$82B U.S. Supplemental Spending Bill Has a Number of Hooks
House and Senate negotiators agreed Tuesday on an $82 billion fiscal 2005 emergency spending package for Iraq, Afghanistan and tsunami relief. Final passage is all but assured, with floor action expected Thursday in the House and in the Senate next week. Completion of the bill comes as the Army faces a severe cash crunch; the Pentagon was forced Monday to submit a $1.1 billion request to transfer funds within existing accounts to cover shortfalls. As drafted, the conference report would provide $75.9 billion for military activities, a $920.6 million increase over the administration’s request.
Highlights of the final agreement include:
- Military funds include $17.4 billion for procurement, with a $1.37 billion increase over the president’s request for Army and Marine Corps accounts. The funds are largely aimed at replacing equipment lost in battle, bolstering force protection needs such as night-vision goggles and add-on armor kits, and outfitting troops rotating into Iraq and Afghanistan.
- The measure blocks cancellation of a multiyear C-130J transport plane contract.
- It also postpones a decision on reducing the number of Navy aircraft carriers from 12 to 11, a step that would have effectively mothballed the USS John F. Kennedy.
- It would also bar the Navy from concentrating work on the DD(X) next-generation destroyer at a single shipyard.
On other fronts, its measures include:
- A $1 billion rescission of previously appropriated funds for Turkey.
- $283 million cut from in Afghanistan reconstruction projects considered lower priorities
- $100 million cut from contributions to United Nations peacekeeping missions
- They also cut $170 million from a $400 million request for aid to unspecified allies in the war on terrorism, despite a heavy White House lobbying effort
- Overseas food aid was increased by $90 million, to $240 million.

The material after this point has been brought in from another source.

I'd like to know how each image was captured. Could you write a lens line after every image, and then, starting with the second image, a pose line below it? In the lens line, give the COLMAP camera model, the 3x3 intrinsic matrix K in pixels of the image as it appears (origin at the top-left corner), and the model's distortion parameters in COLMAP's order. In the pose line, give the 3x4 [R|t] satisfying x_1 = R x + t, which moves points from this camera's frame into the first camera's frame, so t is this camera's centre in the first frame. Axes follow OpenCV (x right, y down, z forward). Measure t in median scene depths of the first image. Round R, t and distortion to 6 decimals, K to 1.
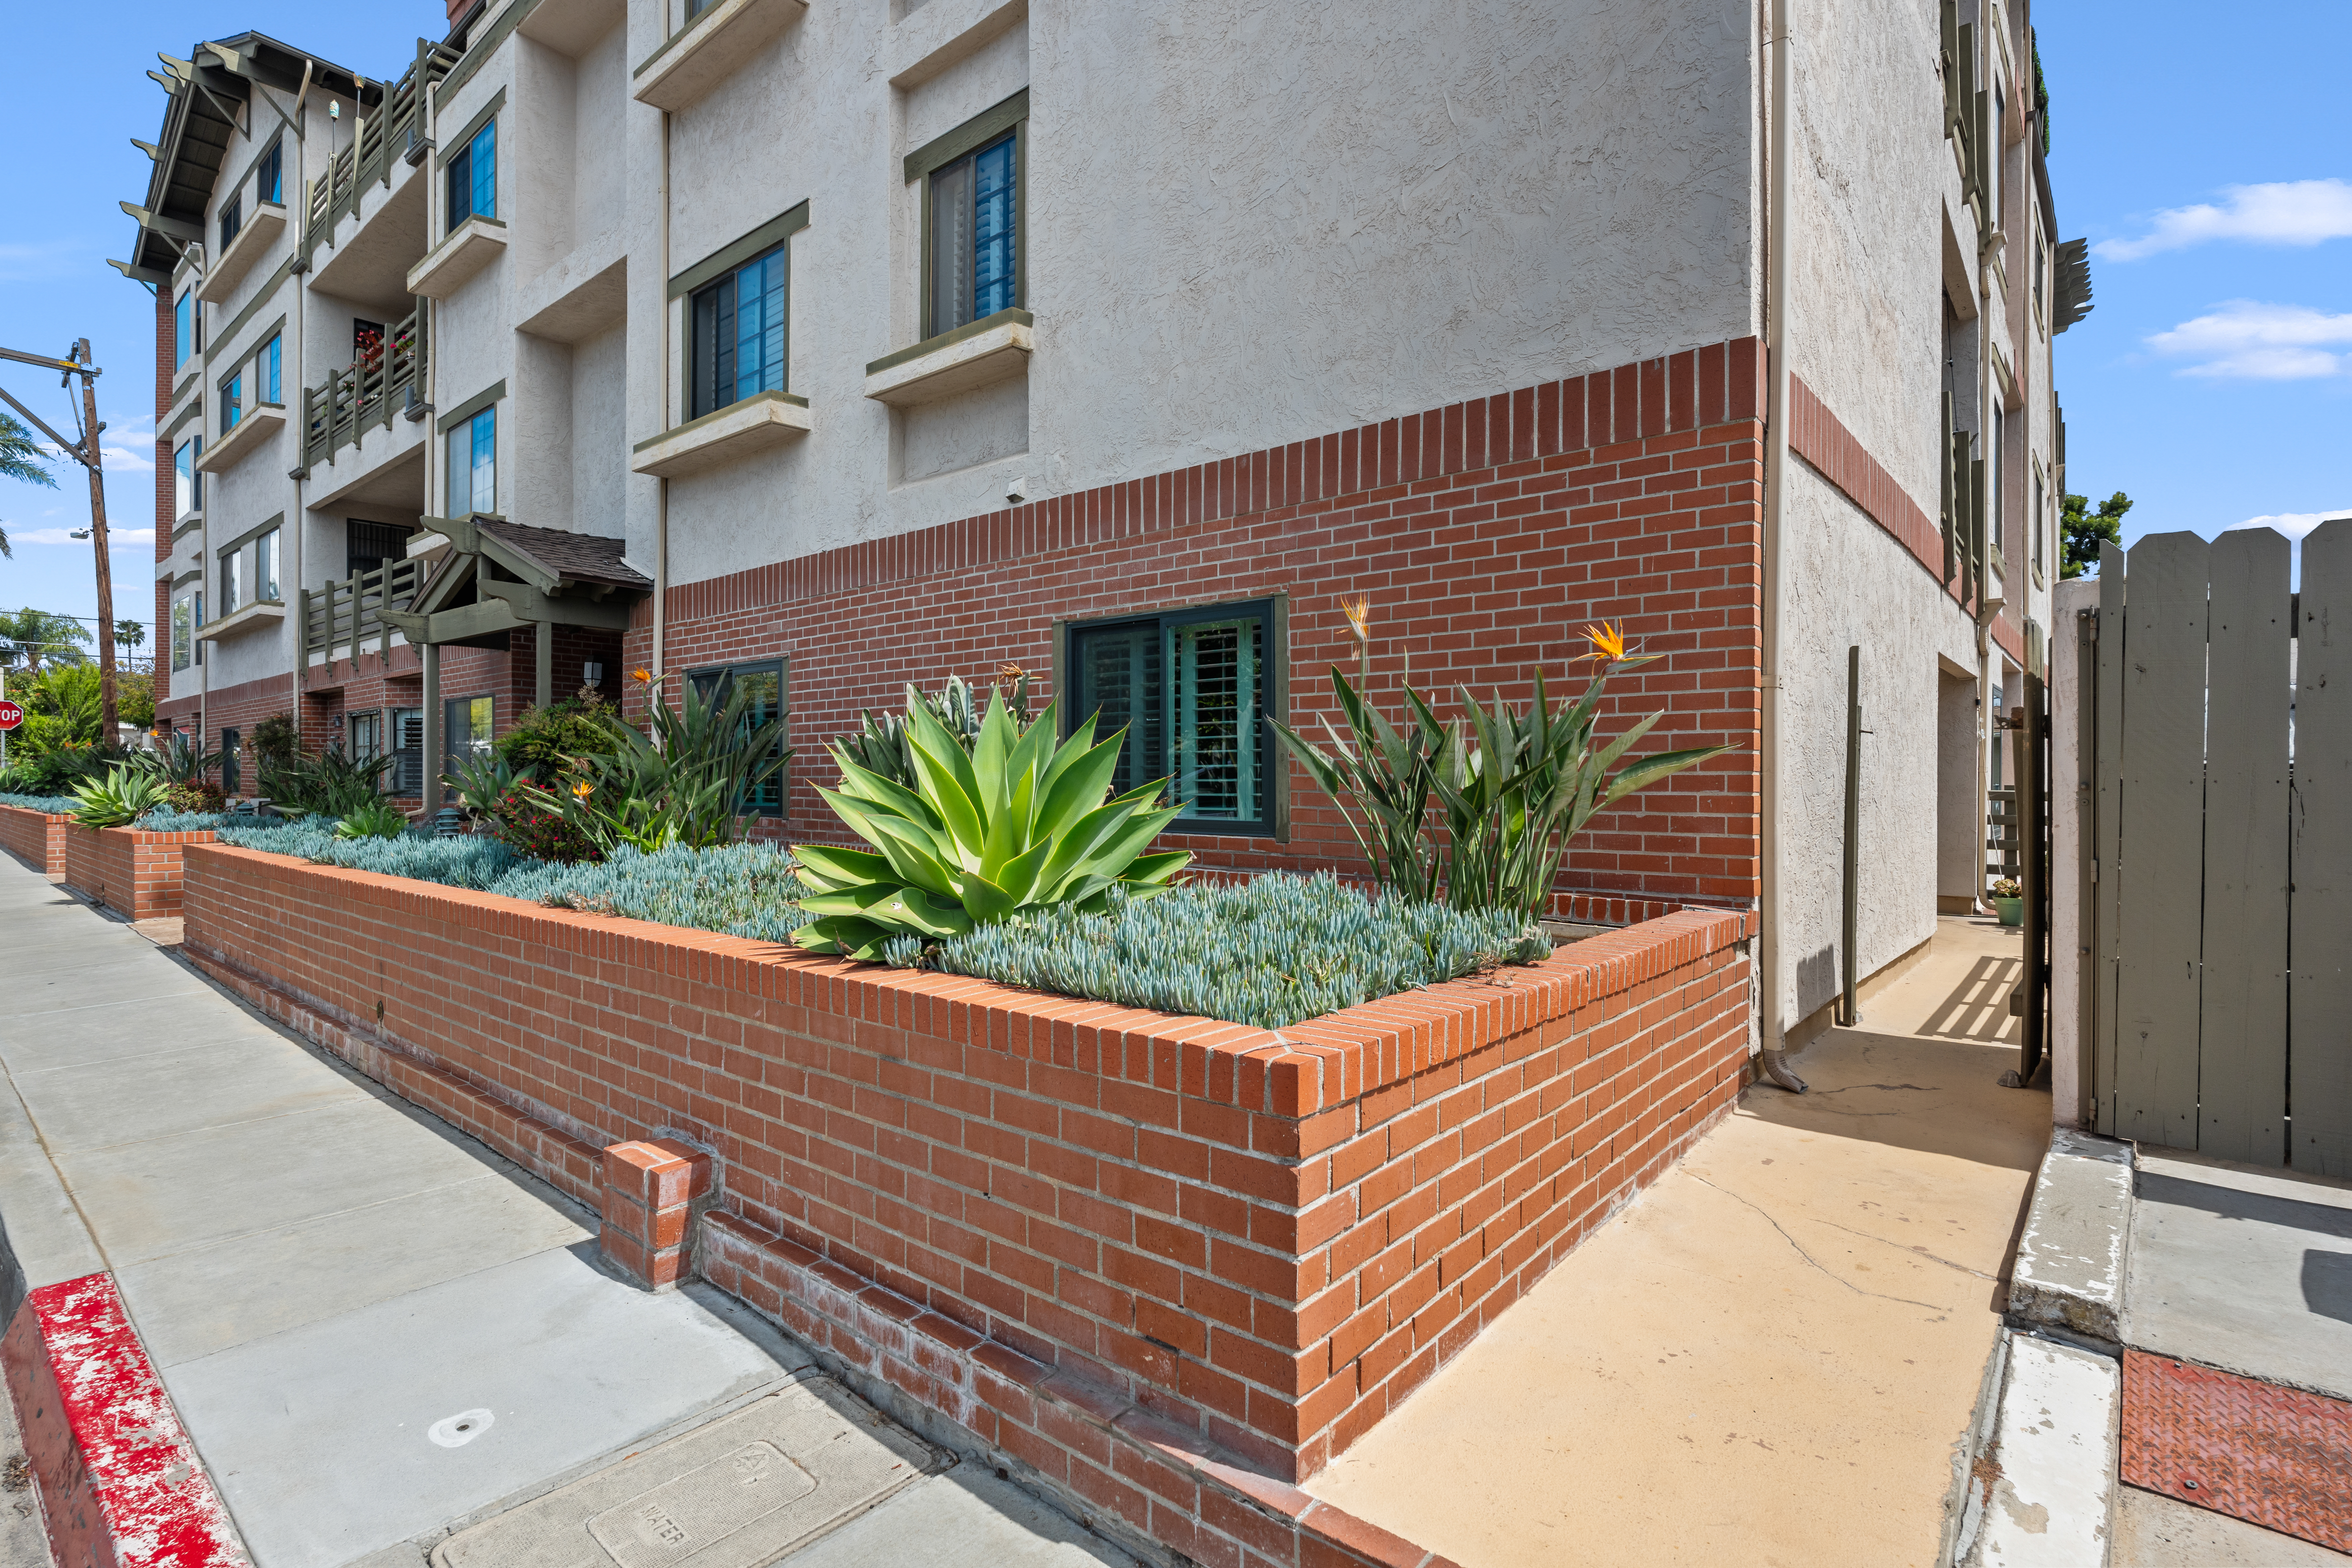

- $635 million for border protection the administration did not request, including $274 million to pay for 500 border patrol agents, 50 immigration and customs inspectors, 168 enforcement agents and detention officers, and 1,950 detention beds. The measure also includes House-backed provisions making it easier for judges to reject immigrants’ asylum claims, tightening restrictions on drivers’ licenses, and expediting completion of a fence on the California-Mexico border.
- Unrelated and pork efforts such as redirecting existing funds to study preservation of Rio Grande River silvery minnows, providing debt service on a firefighting training academy in Elko, Nev., and allowing oil and gas exploration along Mississippi’s Gulf Islands National Seashore also made it into the bill.
Unrelated items that failed to make the final bill include:
- Expedited construction of a Gilberton, PA clean coal facility.
- $95 million for water and agriculture projects in Nevada’s Walker River Basin.
- $26 million to transfer nuclear materials out of New Mexico’s Los Alamos National Laboratory.